---------- DATA SUPPLIED ----------
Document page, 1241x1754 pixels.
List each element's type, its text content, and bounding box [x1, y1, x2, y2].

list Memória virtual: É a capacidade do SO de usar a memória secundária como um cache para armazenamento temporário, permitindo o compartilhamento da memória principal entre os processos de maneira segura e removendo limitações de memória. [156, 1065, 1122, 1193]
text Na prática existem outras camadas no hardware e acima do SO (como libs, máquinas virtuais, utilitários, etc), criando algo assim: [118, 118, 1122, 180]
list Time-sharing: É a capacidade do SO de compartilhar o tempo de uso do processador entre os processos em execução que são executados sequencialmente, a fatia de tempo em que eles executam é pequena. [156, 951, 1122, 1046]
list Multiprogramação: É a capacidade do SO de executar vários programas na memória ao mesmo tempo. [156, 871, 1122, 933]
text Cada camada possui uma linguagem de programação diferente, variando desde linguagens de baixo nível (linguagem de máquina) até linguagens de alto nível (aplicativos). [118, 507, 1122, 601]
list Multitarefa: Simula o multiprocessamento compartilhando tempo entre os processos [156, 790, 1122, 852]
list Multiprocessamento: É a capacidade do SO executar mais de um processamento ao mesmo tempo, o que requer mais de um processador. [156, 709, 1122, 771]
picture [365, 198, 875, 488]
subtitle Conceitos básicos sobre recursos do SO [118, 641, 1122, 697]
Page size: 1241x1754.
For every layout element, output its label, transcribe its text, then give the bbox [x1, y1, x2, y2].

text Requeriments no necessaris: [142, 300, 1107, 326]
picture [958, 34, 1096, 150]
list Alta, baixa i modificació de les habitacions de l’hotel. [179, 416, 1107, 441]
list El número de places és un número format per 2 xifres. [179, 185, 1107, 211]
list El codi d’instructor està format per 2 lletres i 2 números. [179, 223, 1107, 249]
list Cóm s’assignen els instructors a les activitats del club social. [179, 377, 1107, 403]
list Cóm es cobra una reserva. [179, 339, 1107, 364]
----------
### BRIEF
Copy out all the items above, substituting "px" for "pixels" and leaving everything else unchanged.

### COMPLETE ANSWER
Document page, 1241x1754 px.
List each element's type, its text content, and bounding box [x1, y1, x2, y2].

list Memória virtual: É a capacidade do SO de usar a memória secundária como um cache para armazenamento temporário, permitindo o compartilhamento da memória principal entre os processos de maneira segura e removendo limitações de memória. [156, 1065, 1122, 1193]
text Na prática existem outras camadas no hardware e acima do SO (como libs, máquinas virtuais, utilitários, etc), criando algo assim: [118, 118, 1122, 180]
list Time-sharing: É a capacidade do SO de compartilhar o tempo de uso do processador entre os processos em execução que são executados sequencialmente, a fatia de tempo em que eles executam é pequena. [156, 951, 1122, 1046]
list Multiprogramação: É a capacidade do SO de executar vários programas na memória ao mesmo tempo. [156, 871, 1122, 933]
text Cada camada possui uma linguagem de programação diferente, variando desde linguagens de baixo nível (linguagem de máquina) até linguagens de alto nível (aplicativos). [118, 507, 1122, 601]
list Multitarefa: Simula o multiprocessamento compartilhando tempo entre os processos [156, 790, 1122, 852]
list Multiprocessamento: É a capacidade do SO executar mais de um processamento ao mesmo tempo, o que requer mais de um processador. [156, 709, 1122, 771]
picture [365, 198, 875, 488]
subtitle Conceitos básicos sobre recursos do SO [118, 641, 1122, 697]
Page size: 1241x1754.
For every layout element, output its label, transcribe its text, then give the bbox [x1, y1, x2, y2].

text Requeriments no necessaris: [142, 300, 1107, 326]
picture [958, 34, 1096, 150]
list Alta, baixa i modificació de les habitacions de l’hotel. [179, 416, 1107, 441]
list El número de places és un número format per 2 xifres. [179, 185, 1107, 211]
list El codi d’instructor està format per 2 lletres i 2 números. [179, 223, 1107, 249]
list Cóm s’assignen els instructors a les activitats del club social. [179, 377, 1107, 403]
list Cóm es cobra una reserva. [179, 339, 1107, 364]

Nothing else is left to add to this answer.